(Recorded data)
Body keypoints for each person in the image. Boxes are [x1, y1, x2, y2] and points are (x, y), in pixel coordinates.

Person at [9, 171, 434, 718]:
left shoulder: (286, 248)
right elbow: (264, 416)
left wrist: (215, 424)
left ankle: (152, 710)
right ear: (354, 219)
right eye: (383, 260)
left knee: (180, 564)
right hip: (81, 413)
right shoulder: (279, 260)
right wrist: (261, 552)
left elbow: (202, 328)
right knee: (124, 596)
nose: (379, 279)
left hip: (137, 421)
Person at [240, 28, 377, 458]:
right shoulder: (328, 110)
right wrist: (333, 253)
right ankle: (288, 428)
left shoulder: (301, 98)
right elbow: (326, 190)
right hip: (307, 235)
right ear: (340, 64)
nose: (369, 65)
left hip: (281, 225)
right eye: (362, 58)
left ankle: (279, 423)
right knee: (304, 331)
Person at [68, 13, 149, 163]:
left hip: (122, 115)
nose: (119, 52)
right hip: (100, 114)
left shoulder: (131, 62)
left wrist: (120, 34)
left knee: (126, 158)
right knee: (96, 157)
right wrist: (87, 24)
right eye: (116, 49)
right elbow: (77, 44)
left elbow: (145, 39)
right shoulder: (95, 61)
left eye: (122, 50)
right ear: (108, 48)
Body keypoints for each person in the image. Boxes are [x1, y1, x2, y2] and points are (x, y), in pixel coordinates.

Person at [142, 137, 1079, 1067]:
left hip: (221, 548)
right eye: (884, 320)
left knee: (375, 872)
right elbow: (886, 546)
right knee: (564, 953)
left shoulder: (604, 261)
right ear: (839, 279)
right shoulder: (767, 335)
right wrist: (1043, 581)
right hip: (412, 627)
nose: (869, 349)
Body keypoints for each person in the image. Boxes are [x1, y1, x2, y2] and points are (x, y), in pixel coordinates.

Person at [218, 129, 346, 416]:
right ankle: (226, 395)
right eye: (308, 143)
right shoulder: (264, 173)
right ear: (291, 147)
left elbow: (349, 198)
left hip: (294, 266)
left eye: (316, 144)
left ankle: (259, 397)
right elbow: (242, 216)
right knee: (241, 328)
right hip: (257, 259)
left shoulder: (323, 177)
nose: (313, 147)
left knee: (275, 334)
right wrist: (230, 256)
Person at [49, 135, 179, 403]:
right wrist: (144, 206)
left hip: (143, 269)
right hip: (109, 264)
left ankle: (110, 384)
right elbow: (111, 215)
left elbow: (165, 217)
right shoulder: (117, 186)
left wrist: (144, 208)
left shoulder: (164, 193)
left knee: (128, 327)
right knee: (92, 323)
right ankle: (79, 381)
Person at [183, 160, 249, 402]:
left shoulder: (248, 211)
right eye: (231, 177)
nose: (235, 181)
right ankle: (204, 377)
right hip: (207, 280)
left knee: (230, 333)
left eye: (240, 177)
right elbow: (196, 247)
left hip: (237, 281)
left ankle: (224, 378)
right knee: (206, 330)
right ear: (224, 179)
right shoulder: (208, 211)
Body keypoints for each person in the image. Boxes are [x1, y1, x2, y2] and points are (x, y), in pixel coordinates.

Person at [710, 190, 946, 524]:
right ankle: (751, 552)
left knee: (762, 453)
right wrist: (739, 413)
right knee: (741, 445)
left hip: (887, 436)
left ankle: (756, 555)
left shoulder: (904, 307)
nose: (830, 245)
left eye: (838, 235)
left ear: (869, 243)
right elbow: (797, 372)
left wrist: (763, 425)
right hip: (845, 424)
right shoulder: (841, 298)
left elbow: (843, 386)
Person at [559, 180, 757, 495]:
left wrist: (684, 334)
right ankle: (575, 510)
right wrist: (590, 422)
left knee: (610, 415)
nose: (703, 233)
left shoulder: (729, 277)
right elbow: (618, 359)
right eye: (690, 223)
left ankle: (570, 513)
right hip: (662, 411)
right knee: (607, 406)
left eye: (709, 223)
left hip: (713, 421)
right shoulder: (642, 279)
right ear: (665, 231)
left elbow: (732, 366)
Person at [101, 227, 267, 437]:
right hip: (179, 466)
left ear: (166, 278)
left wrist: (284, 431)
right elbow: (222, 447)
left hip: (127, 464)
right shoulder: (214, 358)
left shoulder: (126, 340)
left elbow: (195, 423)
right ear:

• [Work item] An exact repeat of all the records is required.

• [Answer section]
Body keypoints for each person in the image. Boxes are [x1, y1, x2, y2] and points are (x, y), in pixel coordinates.

Person at [9, 171, 434, 718]:
left shoulder: (286, 248)
right elbow: (264, 416)
left wrist: (215, 424)
left ankle: (152, 710)
right ear: (354, 219)
right eye: (383, 260)
left knee: (180, 564)
right hip: (81, 413)
right shoulder: (279, 260)
right wrist: (261, 552)
left elbow: (202, 328)
right knee: (124, 596)
nose: (379, 279)
left hip: (137, 421)
Person at [240, 28, 377, 458]:
right shoulder: (328, 110)
right wrist: (333, 253)
right ankle: (288, 428)
left shoulder: (301, 98)
right elbow: (326, 190)
right hip: (307, 235)
right ear: (340, 64)
nose: (369, 65)
left hip: (281, 225)
right eye: (362, 58)
left ankle: (279, 423)
right knee: (304, 331)
Person at [68, 13, 149, 163]:
left hip: (122, 115)
nose: (119, 52)
right hip: (100, 114)
left shoulder: (131, 62)
left wrist: (120, 34)
left knee: (126, 158)
right knee: (96, 157)
right wrist: (87, 24)
right eye: (116, 49)
right elbow: (77, 44)
left elbow: (145, 39)
right shoulder: (95, 61)
left eye: (122, 50)
right ear: (108, 48)
Body keypoints for each person in the image. Boxes are [x1, y1, x2, y2] and points are (x, y), in pixel coordinates.

Person at [142, 137, 1079, 1067]:
left hip: (221, 548)
right eye: (884, 320)
left knee: (375, 872)
right elbow: (886, 546)
right knee: (564, 953)
left shoulder: (604, 261)
right ear: (839, 279)
right shoulder: (767, 335)
right wrist: (1043, 581)
right hip: (412, 627)
nose: (869, 349)
Body keypoints for each person in the image. Boxes are [x1, y1, x2, y2] and points are (x, y), in pixel coordinates.

Person at [218, 129, 346, 416]:
right ankle: (226, 395)
right eye: (308, 143)
right shoulder: (264, 173)
right ear: (291, 147)
left elbow: (349, 198)
left hip: (294, 266)
left eye: (316, 144)
left ankle: (259, 397)
right elbow: (242, 216)
right knee: (241, 328)
right hip: (257, 259)
left shoulder: (323, 177)
nose: (313, 147)
left knee: (275, 334)
right wrist: (230, 256)
Person at [49, 135, 179, 403]:
right wrist: (144, 206)
left hip: (143, 269)
right hip: (109, 264)
left ankle: (110, 384)
right elbow: (111, 215)
left elbow: (165, 217)
right shoulder: (117, 186)
left wrist: (144, 208)
left shoulder: (164, 193)
left knee: (128, 327)
right knee: (92, 323)
right ankle: (79, 381)
Person at [183, 160, 249, 402]:
left shoulder: (248, 211)
right eye: (231, 177)
nose: (235, 181)
right ankle: (204, 377)
right hip: (207, 280)
left knee: (230, 333)
left eye: (240, 177)
right elbow: (196, 247)
left hip: (237, 281)
left ankle: (224, 378)
right knee: (206, 330)
right ear: (224, 179)
right shoulder: (208, 211)
Body keypoints for each person in the image. Boxes are [x1, y1, x2, y2] and points are (x, y), in pixel coordinates.

Person at [710, 190, 946, 524]:
right ankle: (751, 552)
left knee: (762, 453)
right wrist: (739, 413)
right knee: (741, 445)
left hip: (887, 436)
left ankle: (756, 555)
left shoulder: (904, 307)
nose: (830, 245)
left eye: (838, 235)
left ear: (869, 243)
right elbow: (797, 372)
left wrist: (763, 425)
right hip: (845, 424)
right shoulder: (841, 298)
left elbow: (843, 386)
Person at [559, 180, 757, 495]:
left wrist: (684, 334)
right ankle: (575, 510)
right wrist: (590, 422)
left knee: (610, 415)
nose: (703, 233)
left shoulder: (729, 277)
right elbow: (618, 359)
right eye: (690, 223)
left ankle: (570, 513)
right hip: (662, 411)
right knee: (607, 406)
left eye: (709, 223)
left hip: (713, 421)
right shoulder: (642, 279)
right ear: (665, 231)
left elbow: (732, 366)
Person at [101, 227, 267, 437]:
right hip: (179, 466)
left ear: (166, 278)
left wrist: (284, 431)
right elbow: (222, 447)
left hip: (127, 464)
right shoulder: (214, 358)
left shoulder: (126, 340)
left elbow: (195, 423)
right ear:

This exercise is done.